**Task instructions:**
Find and copy every line below that contains the string "zzgl", matching upper and lower case exactly.

**Entries provided:**
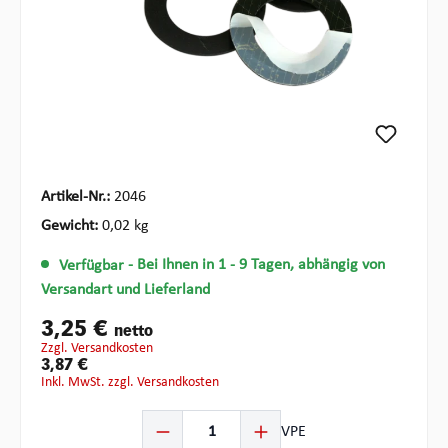
Artikel-Nr.:
2046
Gewicht:
0,02 kg
Verfügbar
- Bei Ihnen in 1 - 9 Tagen, abhängig von
Versandart und Lieferland
3,25 €
netto
zzgl. Versandkosten
3,87 €
inkl. MwSt. zzgl. Versandkosten
Produkt Anzahl: Gib den gewünschten Wert ein oder be
VPE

**Response to the task:**
zzgl. Versandkosten
inkl. MwSt. zzgl. Versandkosten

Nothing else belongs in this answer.